The toll bridge, which Bridge Village had been built around, was one of the sturdiest bridges in Wales. Usually bridges were rickety affairs of wood, only haphazardly kept up. Pellinore’s toll bridge had a legendary past. It had been built of stones and was a squat arch bridge that spanned the raging and fast flowing Iodo River. The old legend said that the ancient Romans from the dim and misty past had built this bridge. In fact, it had been an important bridge then, for the famed legions that had swept through ancient Wales had used paved roads and stone bridges to out-march the unruly pagans of that time. Apparently, in that time this area had contained a particularly warlike tribe, hence the need for a good stone bridge that would be difficult to destroy.
The toll bridge had been another of Baron Hugh’s sources of income. For a passing traveler, for one on foot, the toll was one groat. For anyone mounted, driving a cart or for a Jew afoot or riding, the toll was more. Pellinore folk could freely use the bridge, although the bridge guards had to first wave them on.
“Dog boy!” the bailiff shouted.
Cord slowed and glanced back.
“Are you truly telling us that you raced uphill all this way to tell us about herons?” the bailiff asked.
“I saw herons!” Cord shouted.
“Yes, but all the way down here?” the bailiff asked.
Alice held her breath. Henri, who rode nea
r, seemed to sit stiffly in the saddle.
The wizened dwarf of a Chief Falconer gave a hearty shout. “Milords! Ladies! Look!”
Three herons flew swiftly over the Bridge Village. Alice and Henri glanced at each other in amazement. Too much good luck too early meant bad luck in the near future.
Cord pointed at the herons. “What did I tell you?”

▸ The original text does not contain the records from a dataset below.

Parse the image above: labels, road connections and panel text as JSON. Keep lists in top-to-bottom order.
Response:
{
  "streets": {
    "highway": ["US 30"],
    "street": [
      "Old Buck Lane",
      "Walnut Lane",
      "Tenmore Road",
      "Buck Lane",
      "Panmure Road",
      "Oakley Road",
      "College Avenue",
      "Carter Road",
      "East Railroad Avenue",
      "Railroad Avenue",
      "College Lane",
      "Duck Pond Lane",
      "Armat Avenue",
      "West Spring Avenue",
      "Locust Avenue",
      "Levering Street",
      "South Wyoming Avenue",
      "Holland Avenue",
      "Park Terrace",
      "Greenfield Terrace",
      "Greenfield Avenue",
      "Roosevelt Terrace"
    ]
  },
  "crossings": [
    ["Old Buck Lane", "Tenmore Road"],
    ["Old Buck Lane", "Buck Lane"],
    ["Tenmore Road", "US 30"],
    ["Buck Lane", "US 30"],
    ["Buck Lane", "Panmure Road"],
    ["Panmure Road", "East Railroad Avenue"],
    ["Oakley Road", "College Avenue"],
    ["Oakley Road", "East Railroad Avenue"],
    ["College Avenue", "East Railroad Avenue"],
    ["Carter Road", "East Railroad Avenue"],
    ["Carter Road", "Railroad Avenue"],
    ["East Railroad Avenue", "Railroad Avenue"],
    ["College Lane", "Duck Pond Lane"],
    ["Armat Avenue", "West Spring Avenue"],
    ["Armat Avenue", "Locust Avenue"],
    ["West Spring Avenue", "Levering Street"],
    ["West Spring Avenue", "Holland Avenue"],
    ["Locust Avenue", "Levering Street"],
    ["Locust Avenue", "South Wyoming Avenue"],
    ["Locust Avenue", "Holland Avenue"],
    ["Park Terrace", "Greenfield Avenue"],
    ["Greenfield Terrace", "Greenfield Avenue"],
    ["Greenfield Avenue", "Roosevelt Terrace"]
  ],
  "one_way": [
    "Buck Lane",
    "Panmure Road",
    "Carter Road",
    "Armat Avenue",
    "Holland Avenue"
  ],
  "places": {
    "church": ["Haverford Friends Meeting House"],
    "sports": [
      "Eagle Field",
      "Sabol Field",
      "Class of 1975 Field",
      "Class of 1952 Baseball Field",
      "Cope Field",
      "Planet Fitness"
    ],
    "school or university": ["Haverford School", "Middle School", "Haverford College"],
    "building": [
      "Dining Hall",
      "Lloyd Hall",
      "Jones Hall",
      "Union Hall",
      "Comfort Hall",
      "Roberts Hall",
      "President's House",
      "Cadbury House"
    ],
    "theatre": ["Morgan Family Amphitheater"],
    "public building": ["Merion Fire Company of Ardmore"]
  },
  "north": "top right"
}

Cord’s brazenness startled Alice. After all, he’d made up the entire story. Then she smiled. Surely, Cord had been wise enough to tell them about herons he’d seen in the past. He no doubt took them to a place where he’d expected to see herons, or where there would be a good chance of spotting some.
The bailiff shook his head. “You’ve the endurance of your hounds. How else can you run for so long without becoming tired?”
“Do we give chase, milord?” asked Cord.
The bailiff studied the herons, which flew across the boiling Iodo River and toward a stand of marsh about a half mile away on the other side.
“It’s farther than we planned to ride,” the bailiff said.
“Let’s go!” shouted Lady Martha.
The wizened Chief Falconer nodded vigorously and seconded her opinion.
“Onward!” Sir Walter shouted. He touched a prick spur to his palfrey and galloped toward the center of the village. The others followed, many of their birds screeching at the increased pace.
The Bridge Village was the biggest of Pellinore Fief’s villages. Stables stood ready for travelers’ horses and mules, while inns beckoned them to stay and rest or to throw darts and get drunk. Seedy beds where as many as ten customers slept at a time contained hordes of lice and far too many rats and mice for the cats to destroy. The food was good and Baron Hugh had never allowed the innkeepers to overcharge the travelers or to play the more common tricks upon them, such as a harlot stealing a man’s money after he fell asleep, or the seizure of a guest’s baggage, on the pretense that the man hadn’t paid. After Baron Hugh hanged a dishonest innkeeper, the others plied their trade honestly.
The best farmland lay around the Bridge Village, and the most prosperous farmers lived here. Many of the homes were as big and as sturdily built as Old Alfred’s, in East Village. In the center of town, close to the toll bridge, stood a tall stone church, the fief’s biggest. Because of its importance, a wooden wall had been built around the Bridge Village. Houses had been built beyond the wall, but the very center of town, and the toll bridge, were protected after a fashion.